By now it was raining, a light tropical, cooling rain. We were glad for the waterproof backpack to protect our things but we didn’t even bother with the umbrella we’d brought. The rain felt so good after the simmering morning heat. We ducked into a large supermarket and walked up and down the aisles in wonder. There were items we hadn’t seen since Puerto Rico, Lizano sauce and fresh corn tortillas! I picked up a warm package and inhaled the lovely corn aroma. We’ve been so long without tortillas. Now we can have tacos and quesadillas and breakfast burritos and chilaquiles and all the other things I make when tortillas are fresh and abundant. Maybe I can even find a tortilla press to make our own because the one I thought I brought aboard has gone walkabout.

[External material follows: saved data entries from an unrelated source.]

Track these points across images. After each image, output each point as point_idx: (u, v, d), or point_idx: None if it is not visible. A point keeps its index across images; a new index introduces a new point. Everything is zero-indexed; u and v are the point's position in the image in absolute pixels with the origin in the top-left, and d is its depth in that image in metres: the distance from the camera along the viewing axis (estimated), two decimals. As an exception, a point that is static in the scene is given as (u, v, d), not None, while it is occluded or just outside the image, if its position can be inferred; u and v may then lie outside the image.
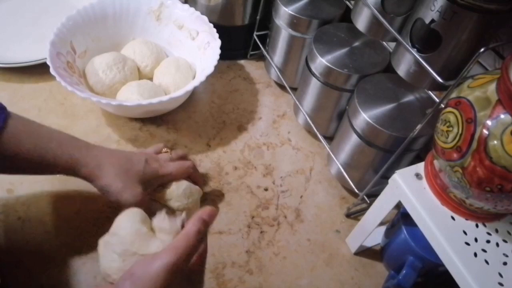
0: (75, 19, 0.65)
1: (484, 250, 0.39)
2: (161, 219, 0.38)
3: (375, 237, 0.56)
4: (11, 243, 0.51)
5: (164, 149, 0.57)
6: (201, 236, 0.35)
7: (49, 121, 0.64)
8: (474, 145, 0.34)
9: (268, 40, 0.73)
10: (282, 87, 0.76)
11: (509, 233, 0.41)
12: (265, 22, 0.74)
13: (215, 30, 0.68)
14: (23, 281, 0.49)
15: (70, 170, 0.47)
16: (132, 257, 0.36)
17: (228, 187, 0.61)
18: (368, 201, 0.56)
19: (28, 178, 0.57)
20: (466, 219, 0.41)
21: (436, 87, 0.45)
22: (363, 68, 0.57)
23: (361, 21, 0.51)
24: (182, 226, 0.38)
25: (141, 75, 0.69)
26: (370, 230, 0.51)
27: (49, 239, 0.52)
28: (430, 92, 0.51)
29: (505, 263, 0.39)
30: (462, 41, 0.40)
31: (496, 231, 0.41)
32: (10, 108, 0.65)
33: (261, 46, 0.76)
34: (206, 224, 0.36)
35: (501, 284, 0.37)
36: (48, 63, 0.58)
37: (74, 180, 0.58)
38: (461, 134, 0.35)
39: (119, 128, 0.65)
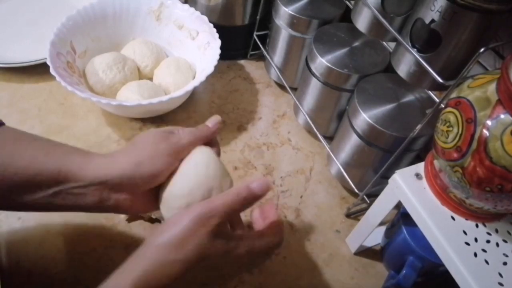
0: (75, 19, 0.65)
1: (484, 250, 0.39)
2: None
3: (375, 237, 0.56)
4: (11, 243, 0.51)
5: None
6: (243, 202, 0.36)
7: (49, 121, 0.64)
8: (474, 145, 0.34)
9: (268, 40, 0.73)
10: (282, 87, 0.76)
11: (509, 233, 0.41)
12: (265, 22, 0.74)
13: (215, 30, 0.68)
14: (23, 281, 0.49)
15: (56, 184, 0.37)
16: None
17: (228, 187, 0.61)
18: (368, 201, 0.56)
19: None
20: (466, 219, 0.41)
21: (436, 87, 0.45)
22: (363, 68, 0.57)
23: (361, 21, 0.51)
24: None
25: (141, 75, 0.69)
26: (370, 230, 0.51)
27: (49, 239, 0.52)
28: (430, 92, 0.51)
29: (505, 263, 0.39)
30: (462, 41, 0.40)
31: (496, 231, 0.41)
32: (10, 108, 0.65)
33: (261, 46, 0.76)
34: (254, 196, 0.37)
35: (501, 284, 0.37)
36: (48, 63, 0.58)
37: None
38: (461, 134, 0.35)
39: (119, 128, 0.66)
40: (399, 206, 0.47)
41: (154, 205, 0.41)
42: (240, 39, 0.77)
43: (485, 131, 0.33)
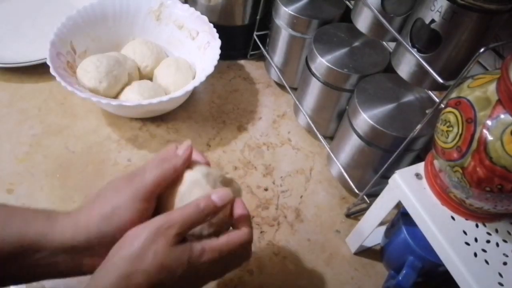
0: (75, 19, 0.65)
1: (484, 250, 0.39)
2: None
3: (375, 237, 0.56)
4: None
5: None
6: (202, 213, 0.35)
7: (49, 121, 0.64)
8: (474, 145, 0.34)
9: (268, 40, 0.73)
10: (282, 87, 0.76)
11: (509, 233, 0.41)
12: (265, 22, 0.74)
13: (215, 30, 0.68)
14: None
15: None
16: None
17: (228, 187, 0.61)
18: (368, 201, 0.56)
19: (28, 178, 0.57)
20: (466, 219, 0.41)
21: (436, 87, 0.45)
22: (363, 68, 0.57)
23: (361, 21, 0.51)
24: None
25: (141, 75, 0.69)
26: (370, 230, 0.51)
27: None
28: (430, 92, 0.51)
29: (505, 263, 0.39)
30: (462, 41, 0.40)
31: (496, 231, 0.41)
32: (10, 108, 0.65)
33: (261, 46, 0.76)
34: (214, 206, 0.35)
35: (501, 284, 0.37)
36: (48, 63, 0.58)
37: (73, 179, 0.58)
38: (461, 134, 0.35)
39: (119, 128, 0.66)
40: (399, 206, 0.47)
41: None
42: (240, 39, 0.77)
43: (485, 131, 0.33)
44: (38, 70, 0.68)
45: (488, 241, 0.40)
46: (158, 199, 0.37)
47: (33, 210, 0.36)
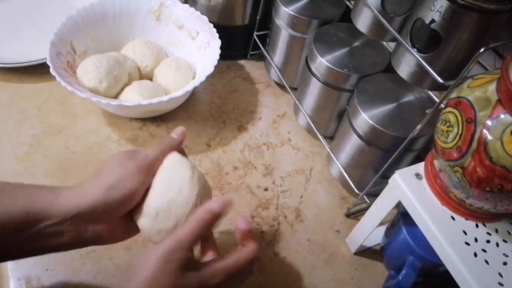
0: (75, 19, 0.65)
1: (484, 250, 0.39)
2: None
3: (375, 237, 0.56)
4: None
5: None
6: (207, 226, 0.36)
7: (49, 121, 0.64)
8: (474, 145, 0.34)
9: (268, 40, 0.73)
10: (282, 87, 0.76)
11: (509, 233, 0.41)
12: (265, 22, 0.74)
13: (215, 30, 0.68)
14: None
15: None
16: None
17: (228, 187, 0.61)
18: (368, 201, 0.56)
19: (28, 178, 0.57)
20: (466, 219, 0.41)
21: (436, 87, 0.45)
22: (363, 68, 0.57)
23: (361, 21, 0.51)
24: None
25: (141, 75, 0.69)
26: (370, 230, 0.51)
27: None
28: (430, 92, 0.51)
29: (505, 263, 0.39)
30: (462, 41, 0.40)
31: (496, 231, 0.41)
32: (10, 108, 0.65)
33: (261, 46, 0.76)
34: (217, 216, 0.37)
35: (501, 284, 0.37)
36: (48, 63, 0.58)
37: (73, 179, 0.58)
38: (461, 134, 0.35)
39: (119, 128, 0.66)
40: (399, 206, 0.47)
41: (135, 229, 0.40)
42: (240, 39, 0.77)
43: (485, 131, 0.33)
44: (38, 70, 0.68)
45: (488, 241, 0.40)
46: None
47: (37, 185, 0.38)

After the supermarket we dashed through the raindrops to the bakery next door. There was no coffee in evidence but after choosing our pastries we asked and of course they had coffee and would make a fresh pot.
Any place that has a coffee shop and good pastries is ok with us. We finally made it back to the marina around 2pm and nearly collapsed from the heat and from legs not used to so much walking.
In honor of our arrival in Costa Rica, and because it’s Monday and we always eat beans on Monday, and because I bought some Lizano Sauce, I made gallo pinto for dinner, the traditional Costa Rican beans and rice dish, following the directions my cousin Arturo sent me a few years ago. Good stuff.